(ОПИСАНИЕ ЗАДАНИЯ): Повторите без изменений всё, что идёт от строки с «latitude: 14.6955» вниз до строки с «longitude: -99.1883», включая обе эти строки. Картинки в ответ не включайте.

(ИСХОДНЫЕ СТРОКИ):
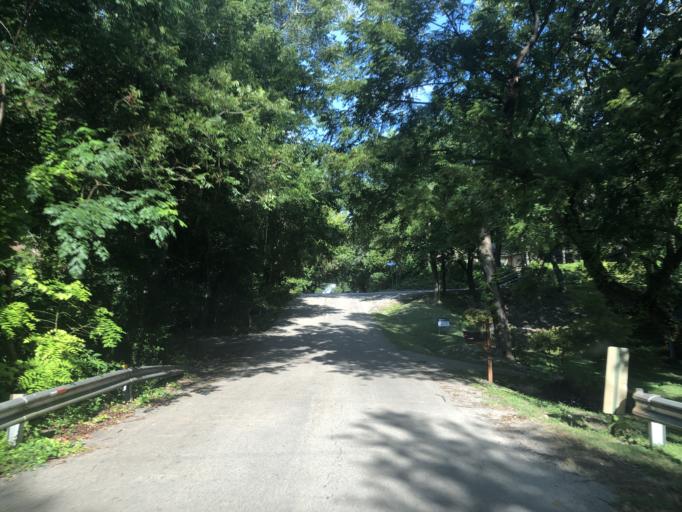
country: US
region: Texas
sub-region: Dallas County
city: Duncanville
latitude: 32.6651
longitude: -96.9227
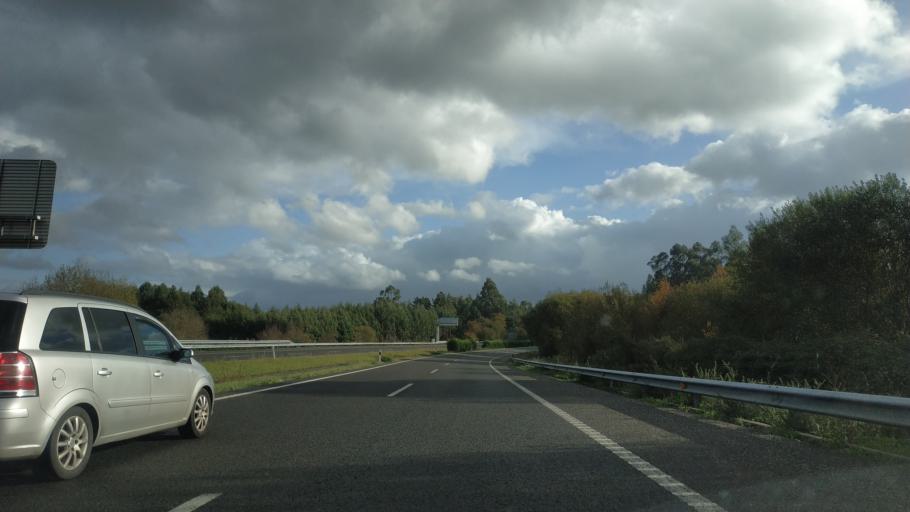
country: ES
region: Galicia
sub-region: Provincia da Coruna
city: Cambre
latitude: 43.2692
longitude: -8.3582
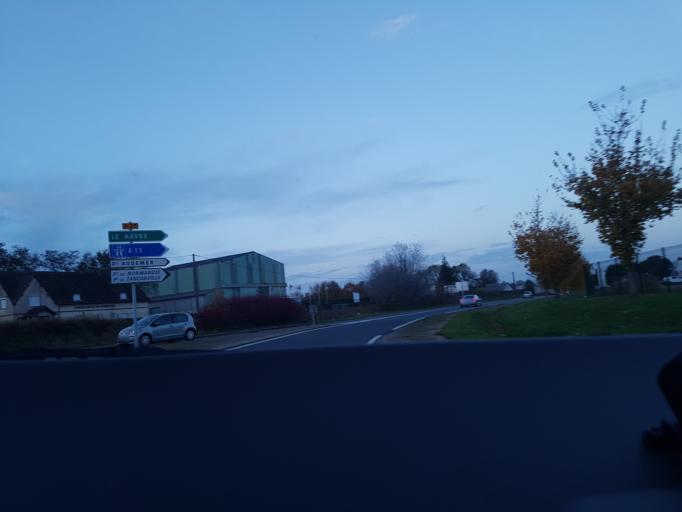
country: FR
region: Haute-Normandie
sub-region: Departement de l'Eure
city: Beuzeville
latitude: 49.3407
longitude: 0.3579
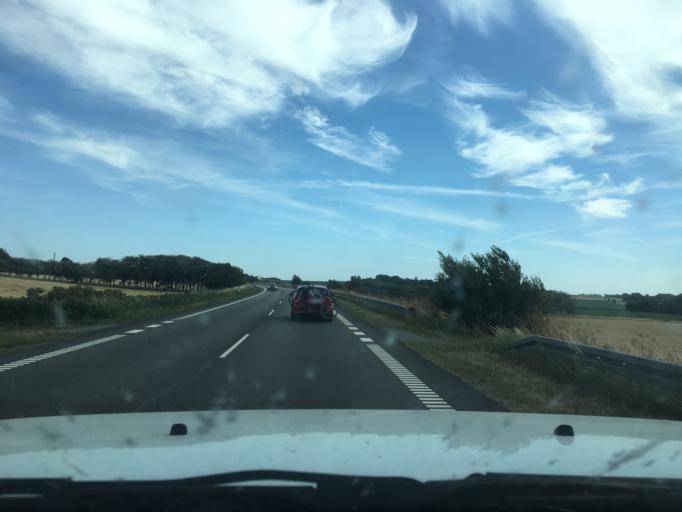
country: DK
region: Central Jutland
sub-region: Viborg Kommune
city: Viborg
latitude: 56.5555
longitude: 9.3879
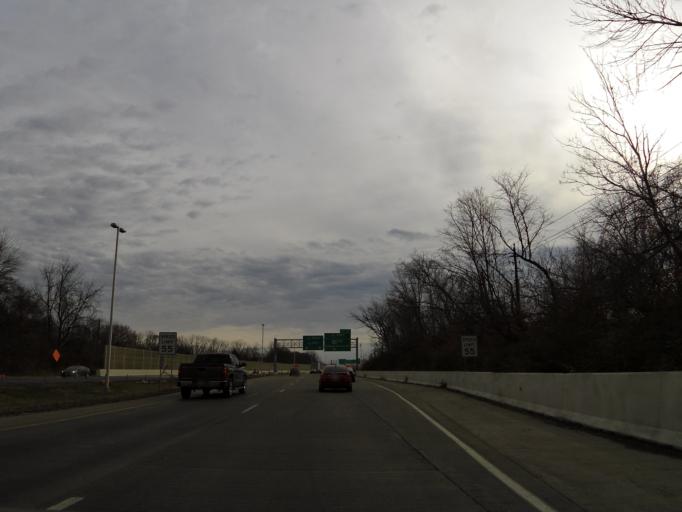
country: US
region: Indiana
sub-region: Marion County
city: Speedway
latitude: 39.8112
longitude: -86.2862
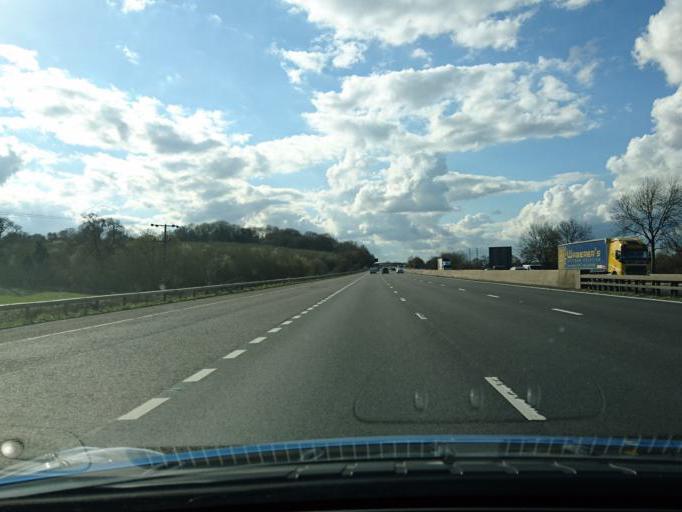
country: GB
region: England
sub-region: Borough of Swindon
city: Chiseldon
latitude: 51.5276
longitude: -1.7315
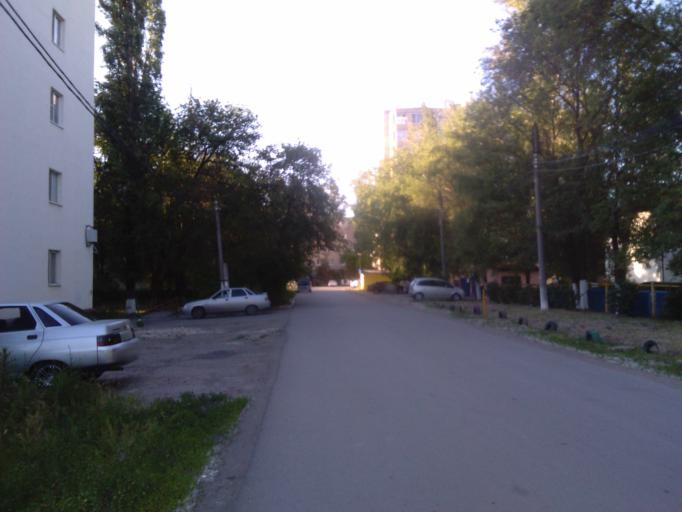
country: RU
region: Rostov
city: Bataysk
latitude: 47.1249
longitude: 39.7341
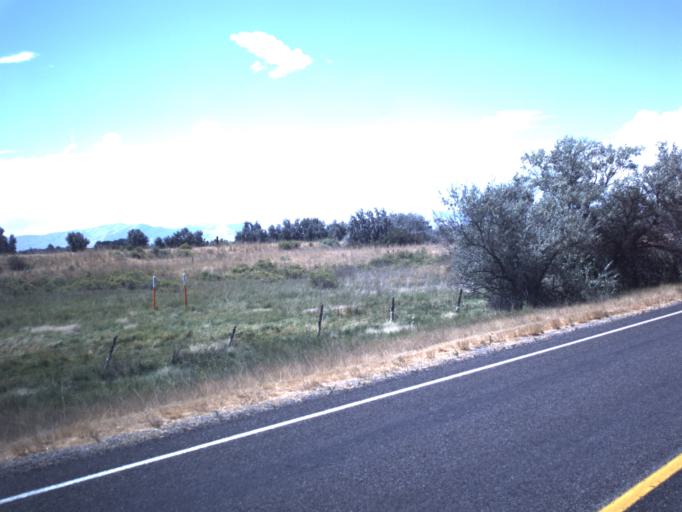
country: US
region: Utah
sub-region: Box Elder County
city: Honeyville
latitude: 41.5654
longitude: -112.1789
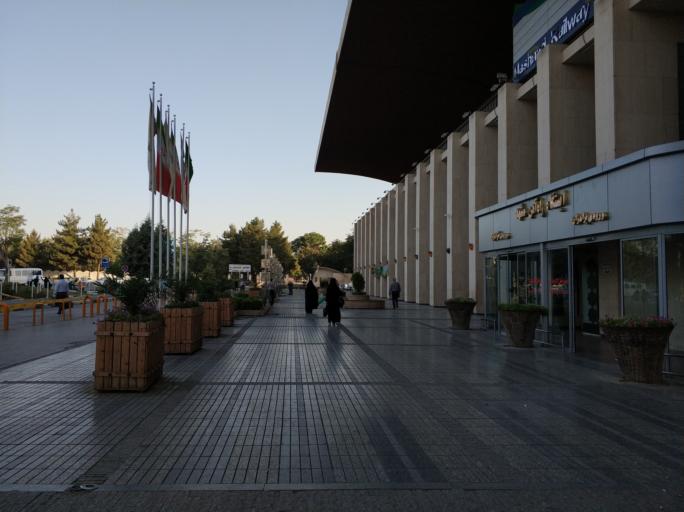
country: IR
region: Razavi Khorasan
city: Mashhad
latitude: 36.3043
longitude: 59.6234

* * *

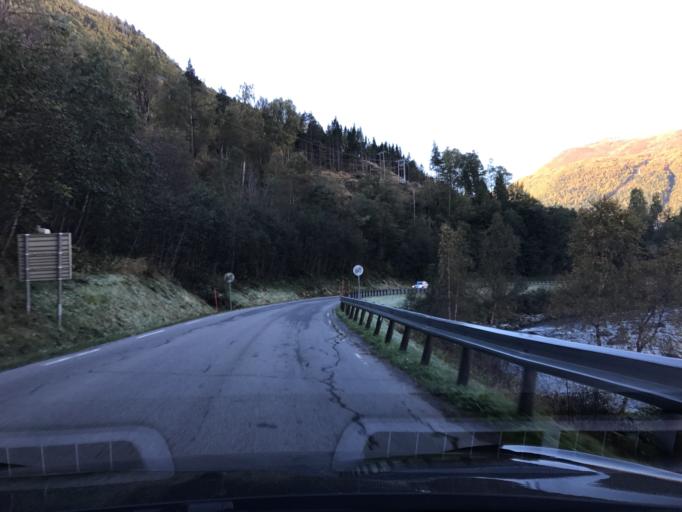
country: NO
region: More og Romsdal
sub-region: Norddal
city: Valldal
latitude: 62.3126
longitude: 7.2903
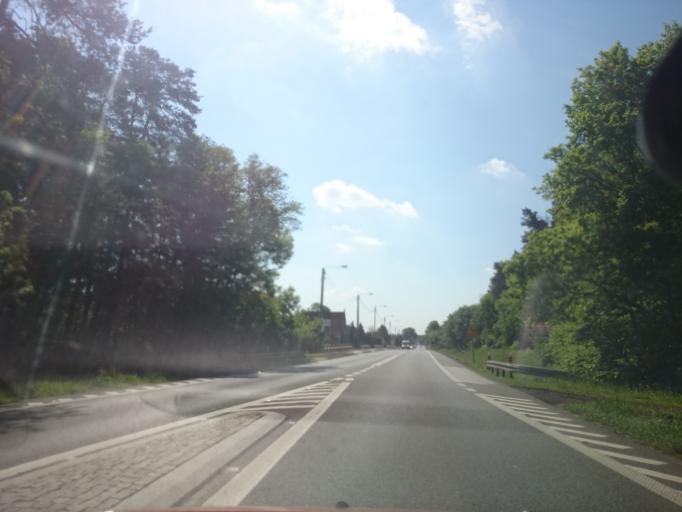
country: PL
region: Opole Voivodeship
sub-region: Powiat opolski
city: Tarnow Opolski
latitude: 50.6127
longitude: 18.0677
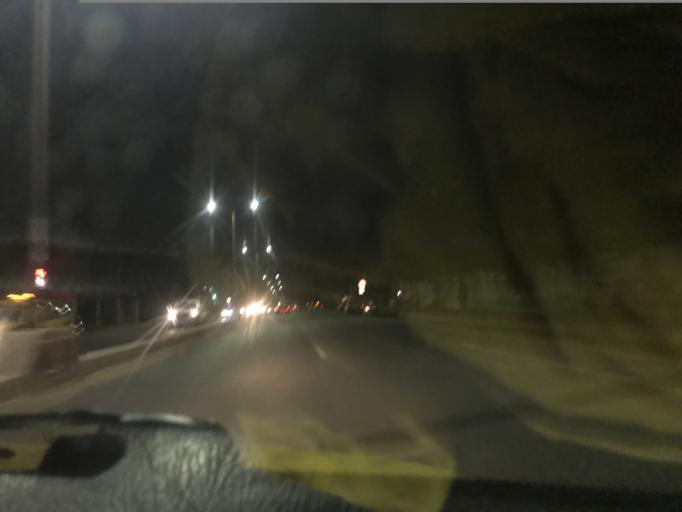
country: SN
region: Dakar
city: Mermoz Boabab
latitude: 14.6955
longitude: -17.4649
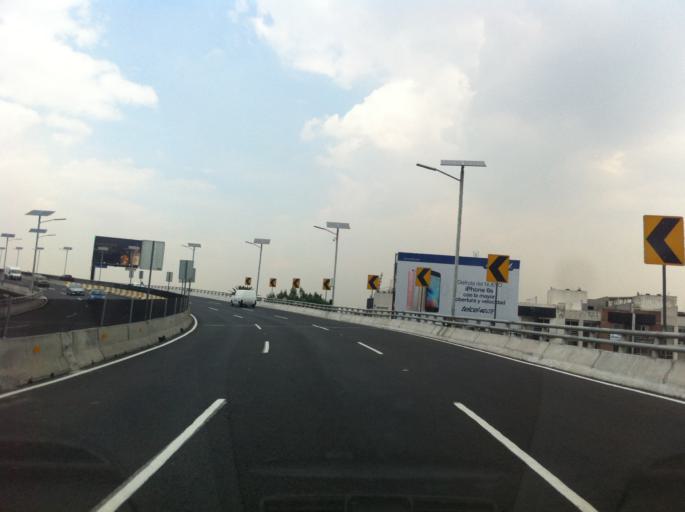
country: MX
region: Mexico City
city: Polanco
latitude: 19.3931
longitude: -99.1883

(ПРАВИЛЬНЫЙ ОТВЕТ):
latitude: 14.6955
longitude: -17.4649
country: MX
region: Mexico City
city: Polanco
latitude: 19.3931
longitude: -99.1883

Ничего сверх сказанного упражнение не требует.